Looking ahead to the rest of the year there are two key drivers of earnings growth to watch out for.
The currency contribution
First, there’s the currency factor. Since the referendum in June last year, sterling has fallen by 14% on a trade-weighted basis. With 70% of the FTSE 100’s earnings generated overseas, this effectively represents a 10% boost to earnings. As Theresa May’s minority government begins negotiations with the EU in coming weeks, the perceived success of these talks will be quickly reflected in currency markets, with implications for the relative performance of overseas earners versus domestic companies.
M&A activity matters
Second, there’s M&A activity. A cheap currency and cheap credit can make deals highly accretive to earnings per share, a kicker that is not currently factored into forecasts. We have seen plenty of evidence of this in the UK year to date, with a very active M&A market not restricted to any one particular sector. We expect this elevated level of activity to continue.

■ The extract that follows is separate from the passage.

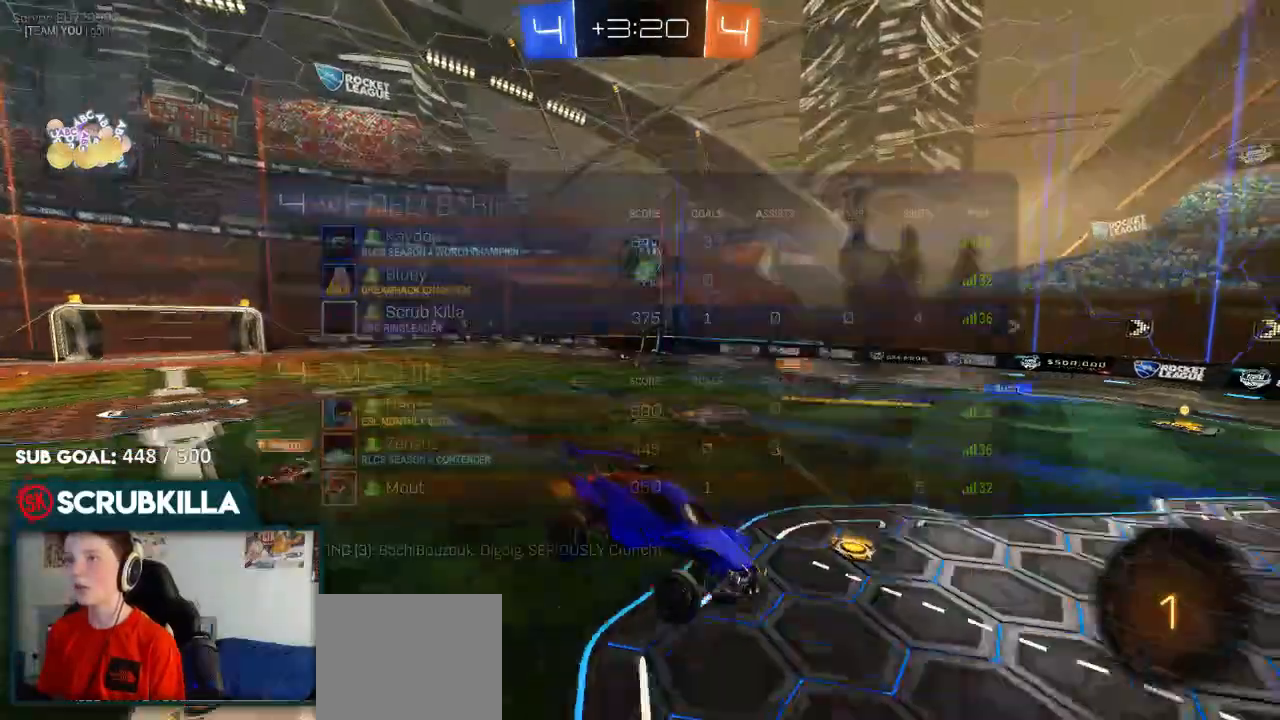
{"buttons": [], "left_stick": "center", "right_stick": "center", "events": [[67, "left_stick", "center"], [333, "R2", "down"], [500, "R2", "up"]]}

In our UK Equity Growth fund it’s important to consider what level of growth is already anticipated in share prices and look for positive surprises. Energy stocks are a prime example. Despite high expectations for earnings growth over the next 12 months due to recovering oil prices, earnings revisions have lagged the market. On the other hand, despite lower absolute growth expectations, financials continue to surprise on the upside with improving outlooks for future growth. Additional pockets of unanticipated growth are also coming through in cyclical sectors such as industrials, support services and travel & leisure.